What is an Affinity group?
Affinity groups are valuable for organisations because they can improve morale and increase employee retention. Understanding what an affinity group is can help you to decide if it’s something that your organisation may benefit from.
Affinity groups are composed of a collection of individuals that share a common identity characteristic or interest. They may share a social identity or ideology, a shared concern for a particular issue or a common role, skill or common activity. Typically, what unifies an affinity group is a characteristic that is traditionally under-represented which can often make these groups feel isolated.
What are examples of affinity groups?
Here are just a few examples of what an Affinity groups might focus:
- Physical or mental ability
- Sexual orientation
- Race and/or ethnicity
- Family structure
Affinity groups are employee-led and because of this, these groups can create significant change in the workplace.
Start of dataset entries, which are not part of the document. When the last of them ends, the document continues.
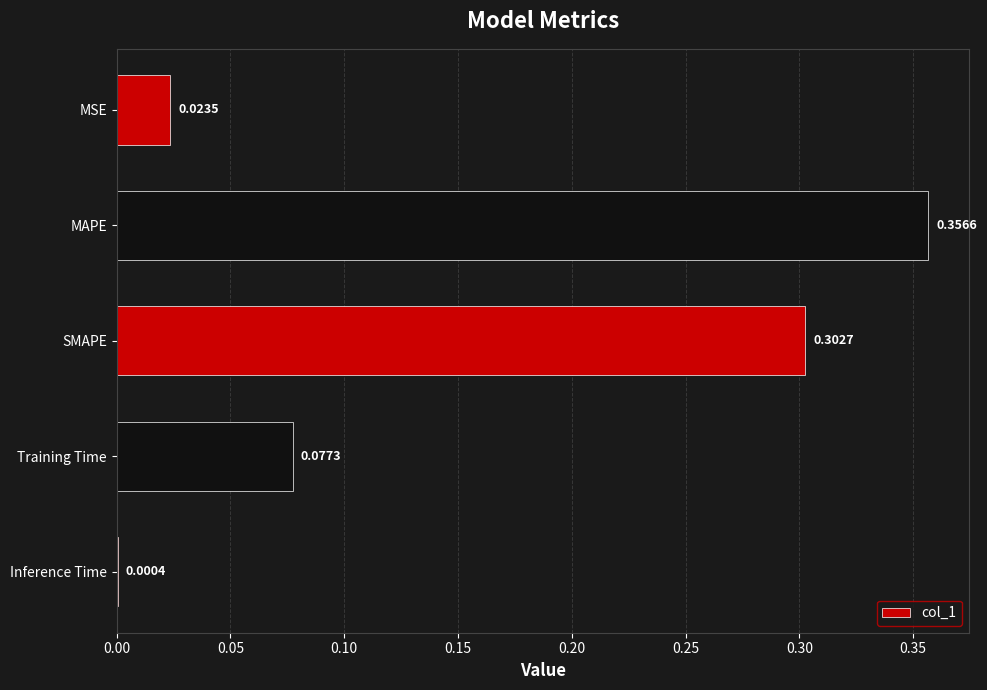

What is the change in value from MAPE to Inference Time?

-0.4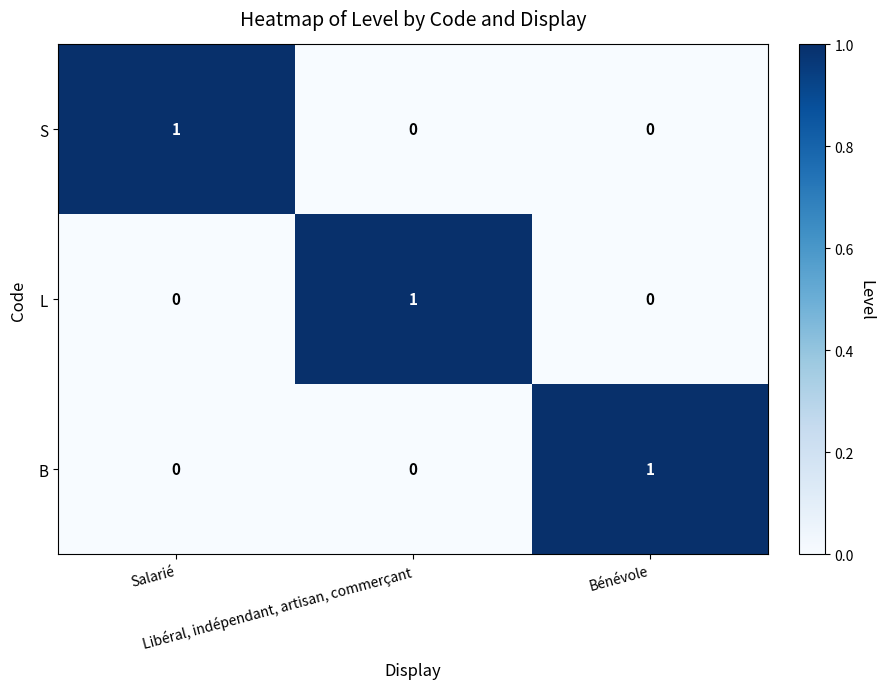

Count the number of categories in the chart.

3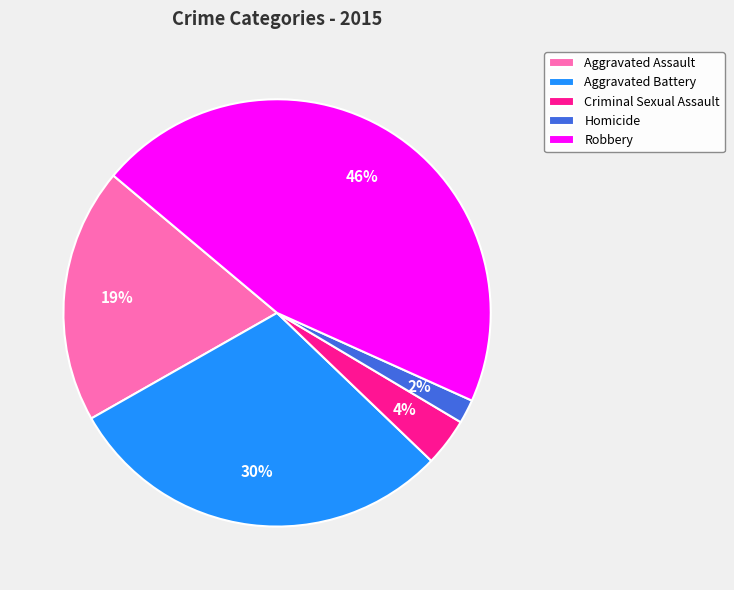

Does any single category account for the majority?

No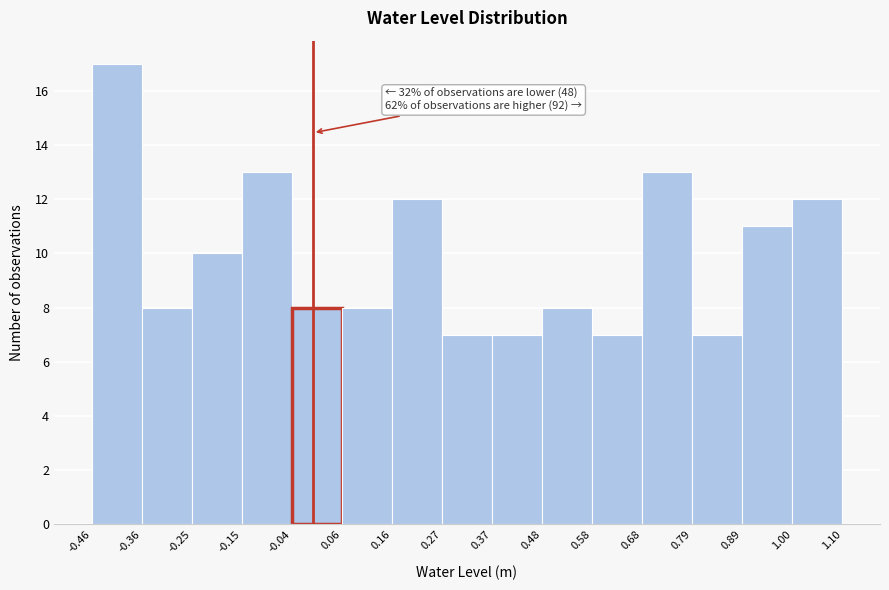

Over which range of the x-axis is the bar tallest?

-0.46 to -0.36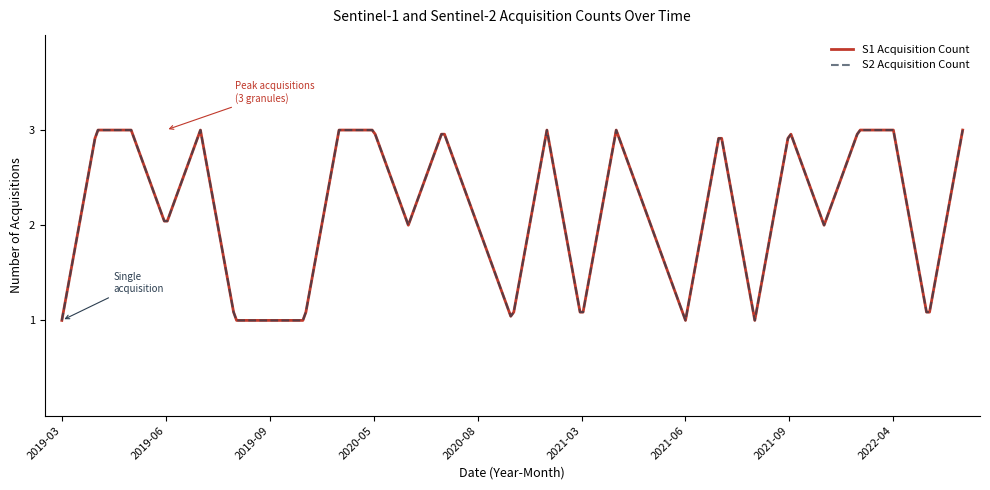

Does the chart display data point markers on the line(s)?

No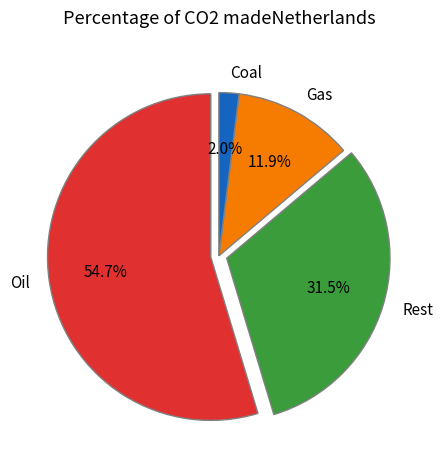

True or false: 6 accounts for 9% of the total.

False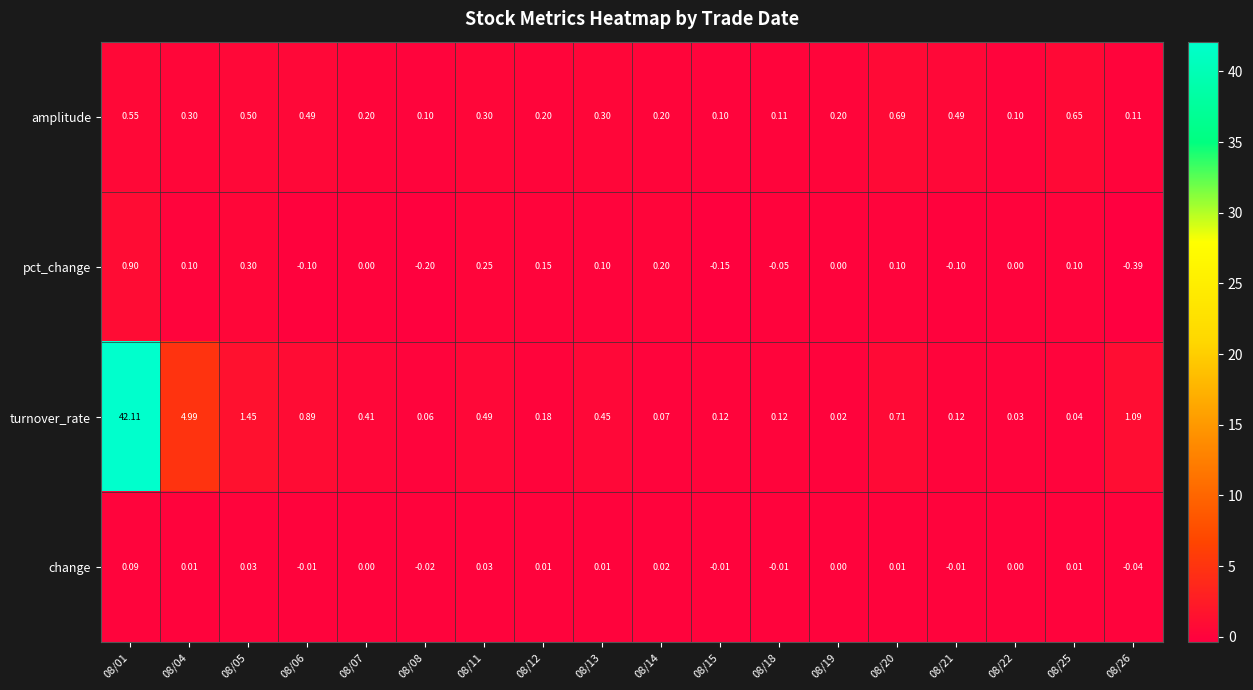

Which series changed the most between 08/05 and 08/07?

turnover_rate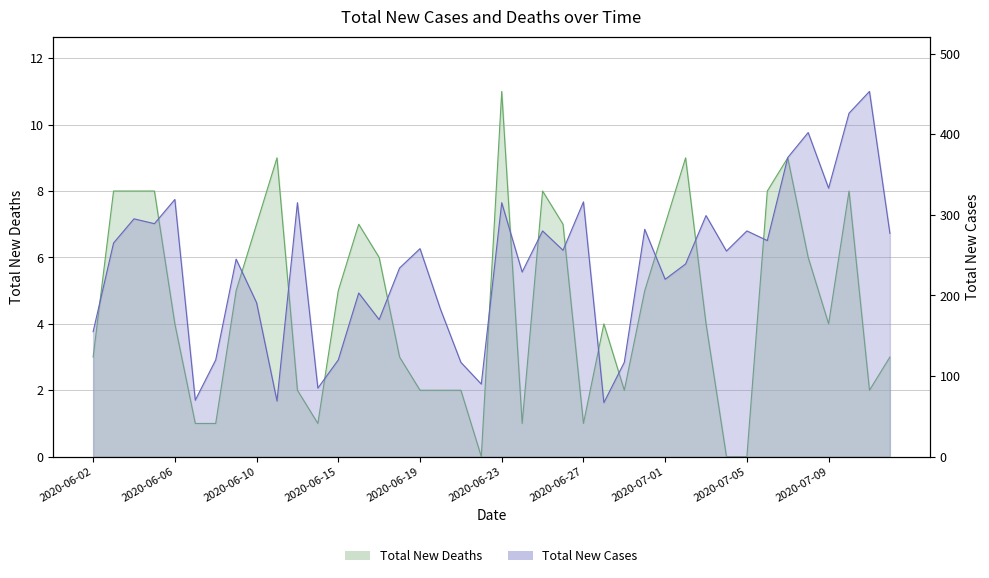

List the series in order of their peak value, lowest first.

Total New Deaths, Total New Cases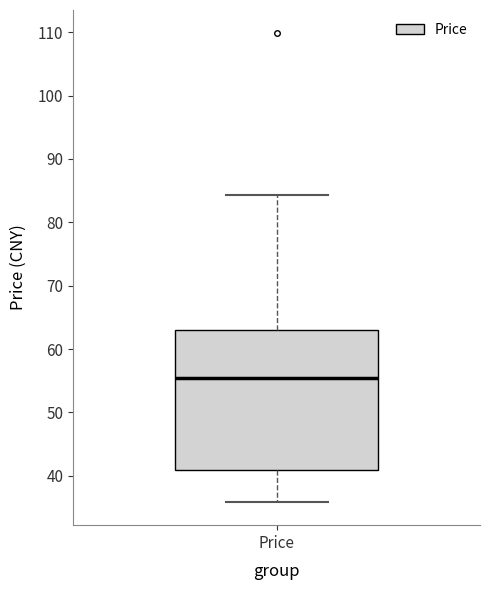

Read this box plot against the y-axis: the position of the median line, the range covered by the box, and the ends of both whiskers. The values are not printed on the chart, so give them approximately, as read against the axis.

median 55, box 41 to 63, whiskers 36 to 84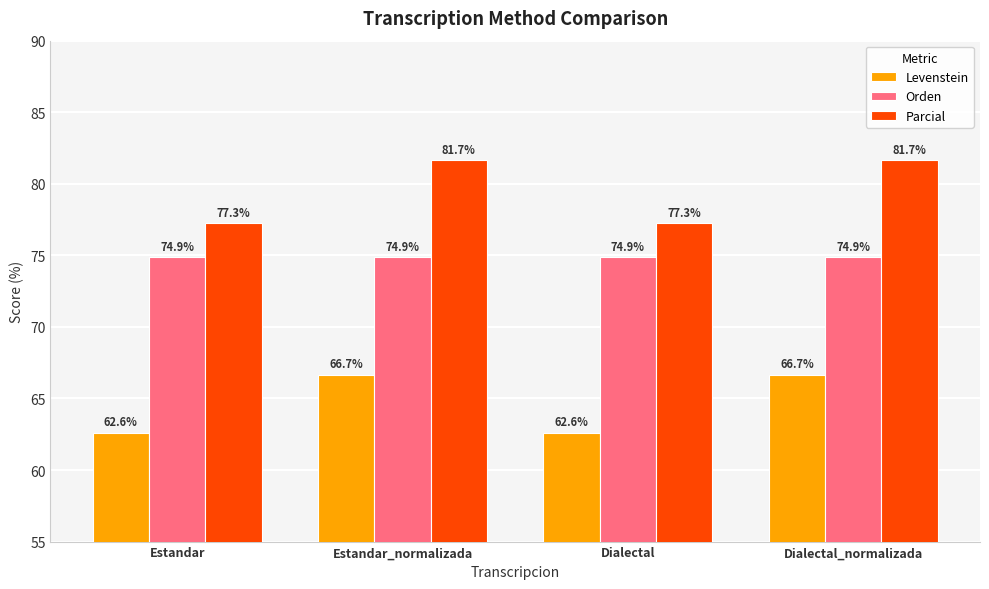

What is the maximum value for Parcial?

81.7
These groups promote diversity and inclusion as well as creating safe spaces to network, access resources, mentorship, training, and professional development.
How do you form an affinity group?
1. Decide the focus of the group
will your group represent the LGBTQIA+ community or do you want to create a group for racial minorities? Maybe you have a large population of women in the organisation and want to have a space where they can host networking events, trainings and share their experiences with one another. Select one group to represent and start from there.
2. Get buy-in from suitable group members
Next, you want to identify potential members in the organisation. Reach out to them whatever way you’re comfortable and tell them about your idea and see if they’d be interested in joining. It’s okay to start small, the more your group becomes established, the more members you will acquire.
3. Pitch your idea
You will want to get buy-in from senior leaders and find an executive sponsor. This is someone who is a member of the senior leadership team that might have an interest in the group and will advocate on your behalf to bring your group’s agenda to the table. For example, if it’s a women’s affinity group you might ask a woman who sits on the leadership team to be your executive sponsor.
4. Decide the role of members
Not everyone will have the same level of availability or capacity to commit to the group. It's a good idea to have someone who chairs the meetings and follows up on actions, someone to lead the group, someone to manage finances and another to organise events and communicate them to the company.
5. Research your limitations
You may not have much of a budget to work with if you are in a small organisation, and everyone will have different levels of availability. Keep in mind what your group can and cannot do.
6. Host your first meeting and get started!
Once you have your members, your executive sponsor, and group roles have been assigned you’re ready to get going! Host your first meeting, welcome members, agree on your mission, purpose and vision and start planning events for the year.
What makes a good affinity group?
1. Make it remote-compatible
When you can host meetings and events that suit both in-person and remote workers, particularly if it’s a global organisation you will have a wider reach if it’s remote compatible.
2. Give it time
Affinity groups will not grow or be successful overnight. It takes time to nurture the group and give it sufficient time to grow and get the word out there. Don’t try to do too many events at once. Start out with one event each quarter and see how well it works and adjust if needed.
3. Keep ownership with the members
Affinity groups are employee-led programmes so make sure that it stays that way. The members should be the ones making decisions and have control over its activities as opposed to the organisation.
4. Look beyond the group
You might think about whether there is a way for your affinity group to serve the wider organisation as well as the members of the group so that everyone benefits from its existence.